### TO DO
Wherever the word "water" occurs in the lines below, copy the whole line.

### EXTRACTED ENTRIES
((
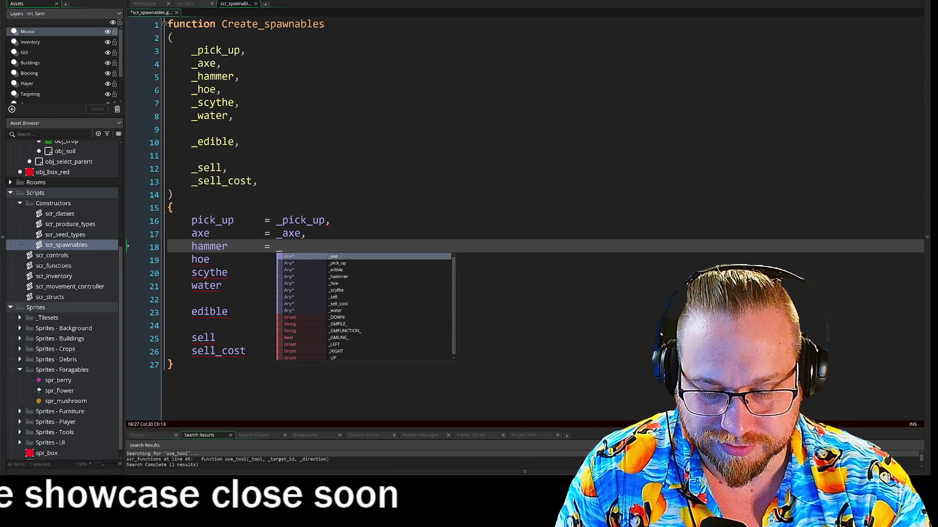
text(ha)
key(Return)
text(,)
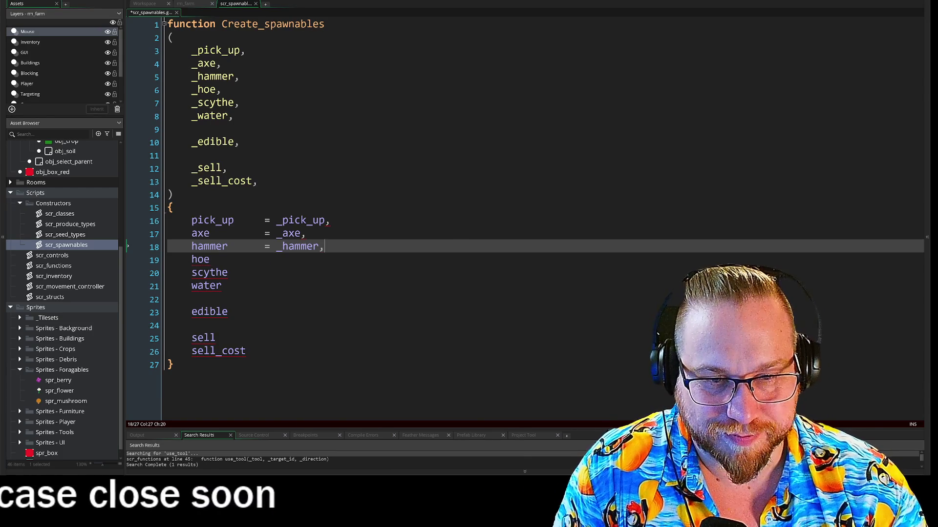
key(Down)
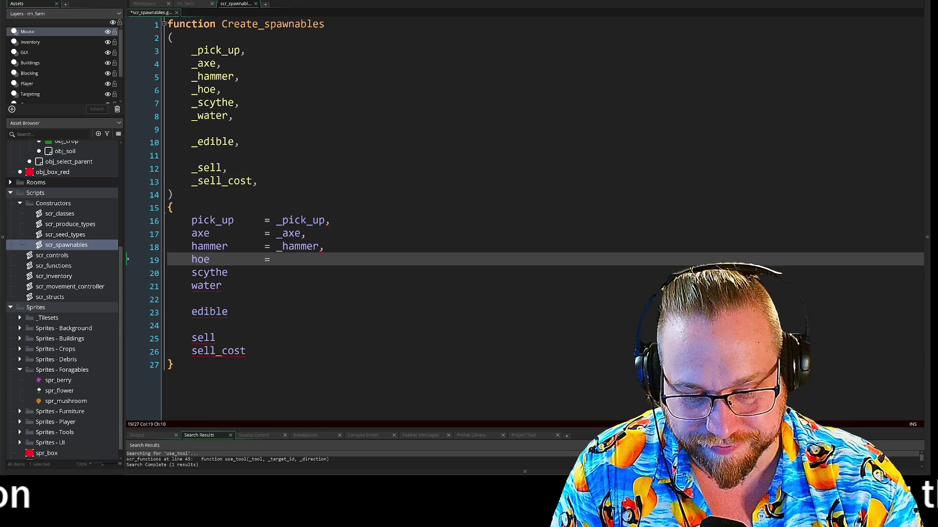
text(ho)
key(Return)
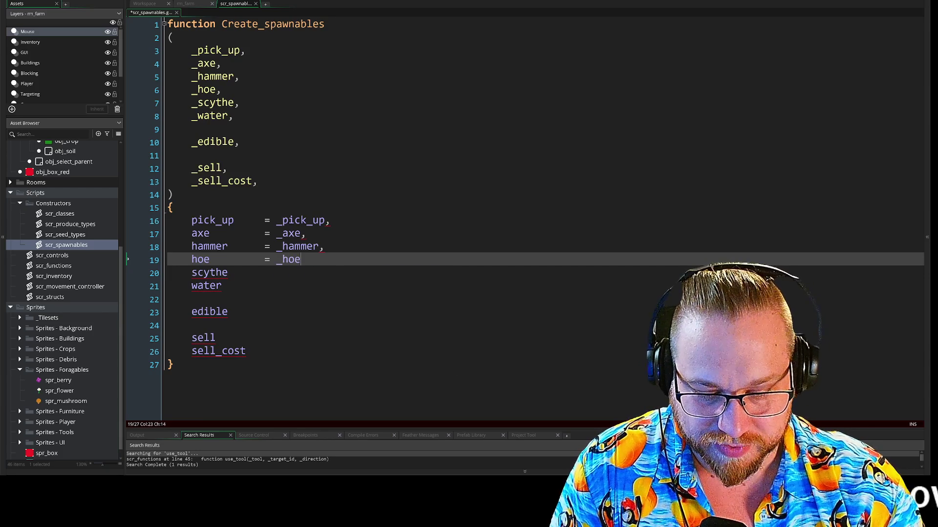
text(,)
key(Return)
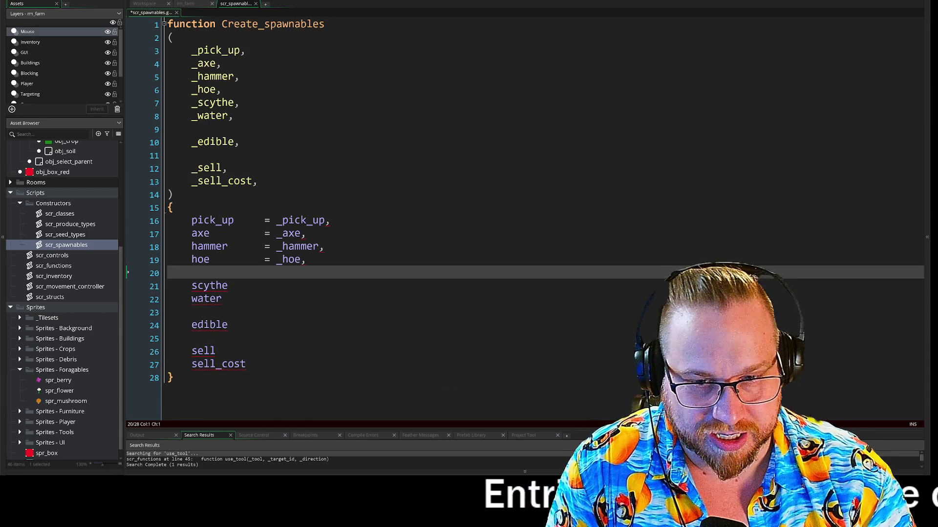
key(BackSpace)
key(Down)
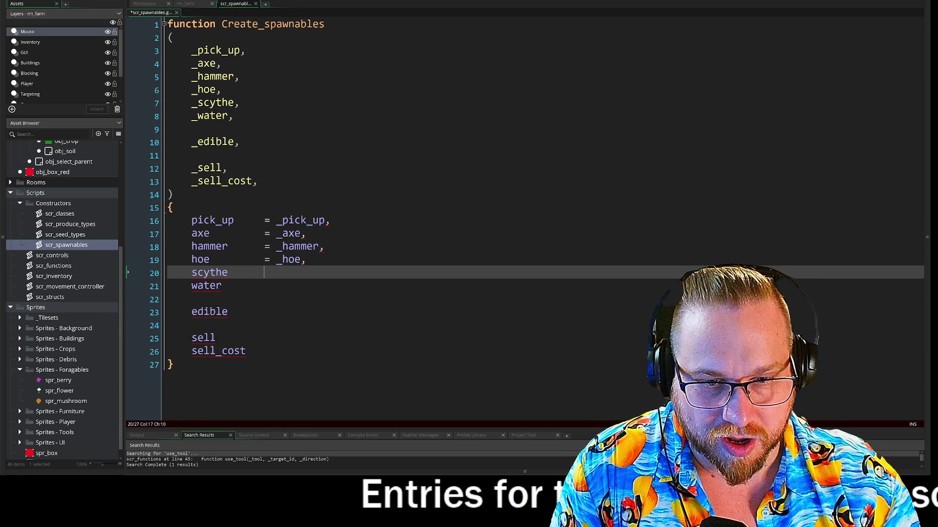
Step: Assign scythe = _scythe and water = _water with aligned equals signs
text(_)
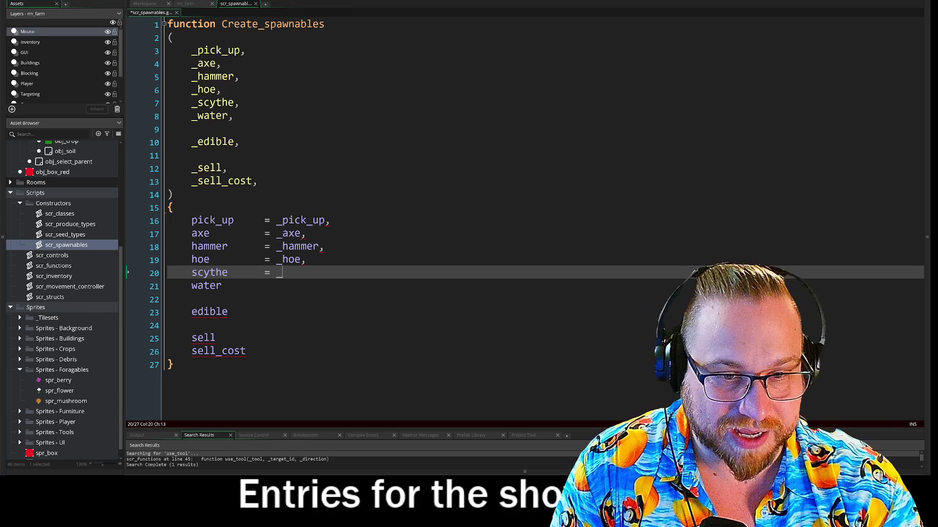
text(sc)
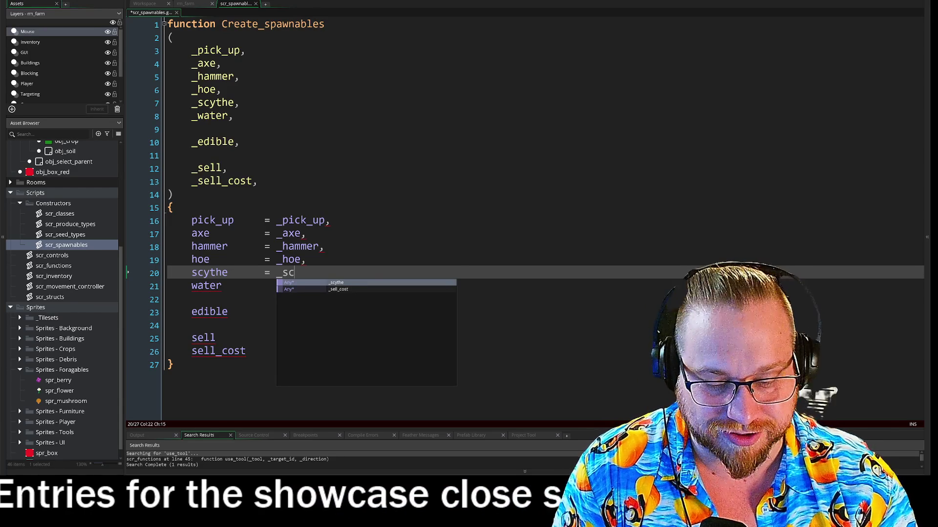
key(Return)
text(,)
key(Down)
))
((
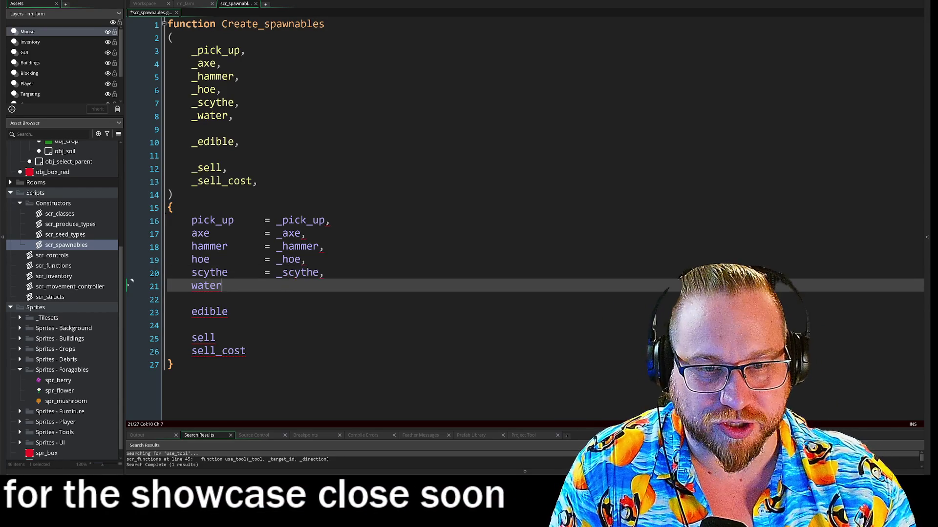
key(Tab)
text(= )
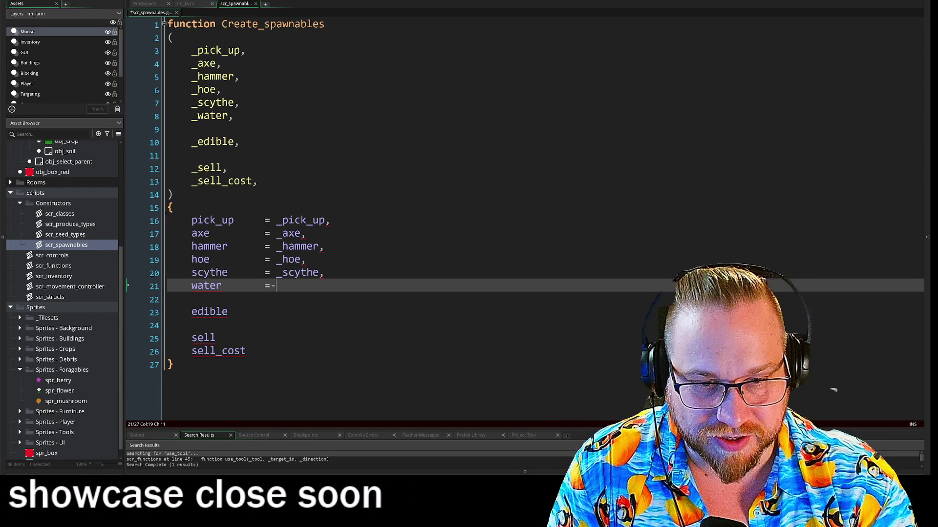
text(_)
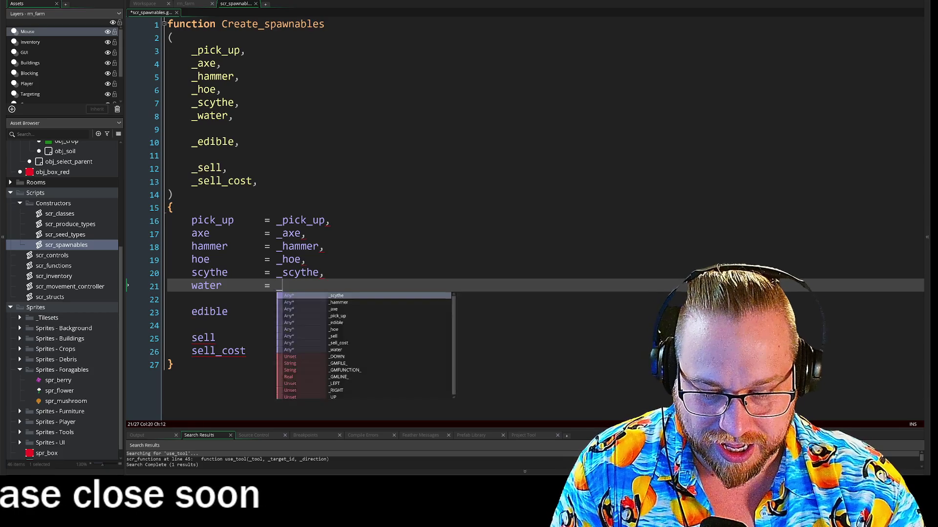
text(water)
))
### RESPONSE
Step: Assign scythe = _scythe and water = _water with aligned equals signs
text(water)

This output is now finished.